Archive
Chinese research in software engineering
China and the Future of Science is the title of a recent article on the blog The Scholar’s Stage. In a series of posts the author, Tanner Greer, has been discussing how Chairman Xi and the Chinese central committee have reoriented the party towards a new goal. In 2026, the aim of China’s communist enterprise is to lead humanity through what they call “the next round of techno scientific revolution and industrial transformation.”.
The Chinese view is that: the first industrial revolution happened in Britain, which was the most powerful country of the 19th century; the second and third (computers) industrial revolutions happened in the USA, which was the most powerful country of the 20th century; the fourth industrial revolution is going to happen in China, which is going to be the most powerful country of the 21st century.
This is a software engineering blog, so I will leave the discussion of any fourth industrial revolution and whether China will lead it to others.
One practical consequence of the Chinese central committee’s focus is lots of funding for science/engineering research, and Chinese academics incentivised to do world-class work. How do you measure an individual’s or institution’s research performance? The Chinese have adopted the Western metric, i.e., counting papers published (weighted by journal impact factor) and number of citations. In 2025, eight of the top ten universities in the CWTS Leiden Ranking are Chinese, with the top western university in the number three spot and the other appearing at number ten.

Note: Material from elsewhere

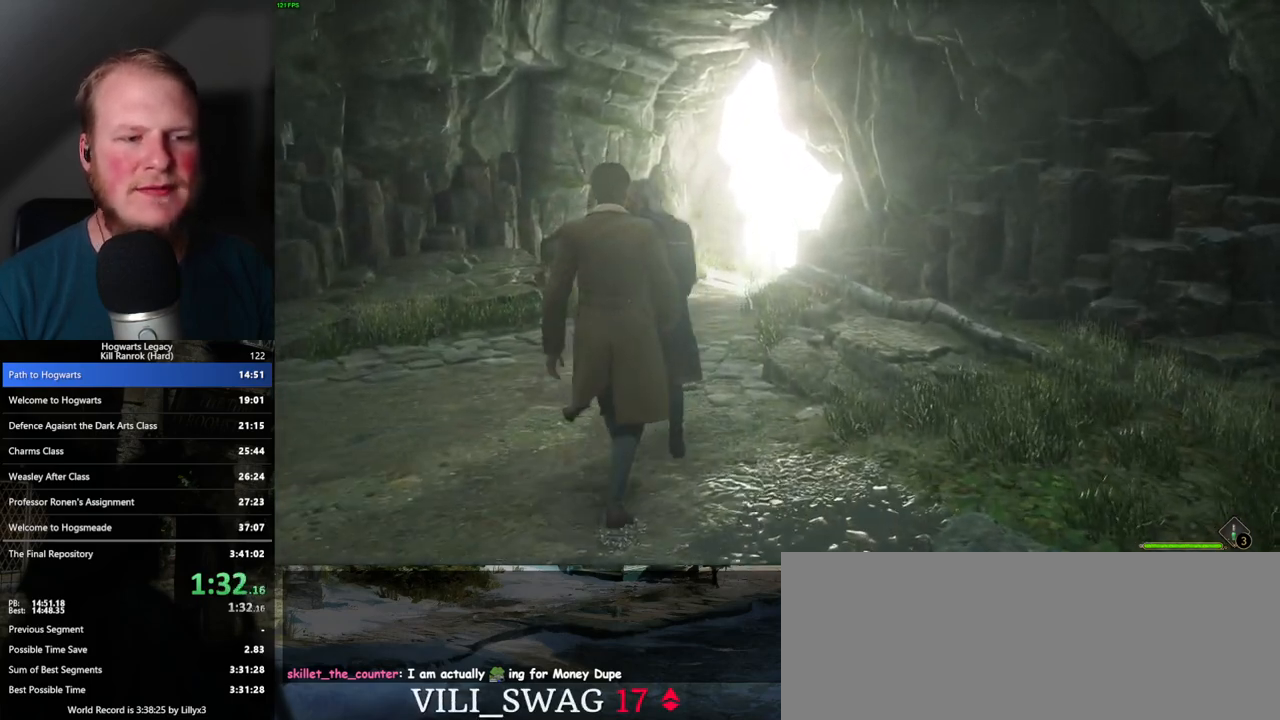
{"keys": ["w"], "mouse": [], "events": []}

In 2005, six of the top ten universities were in the US.
In a post reviewing software engineering in 2023, I said: “it was very noticeable that many of the authors of papers at major conferences had Asian names. I would say that, on average, papers with Asian author names were better than papers by authors with non-Asian names.”
If software engineering researchers in China are publishing highly cited papers, why am I not seeing blog posts discussing them or hearing people talk about them? The answer is the same for Chinese and Western papers, i.e., little or no industrial relevance (when I point this out to academics they tell me that their work will be found to be relevant in years to come; ha ha {at least in software engineering}).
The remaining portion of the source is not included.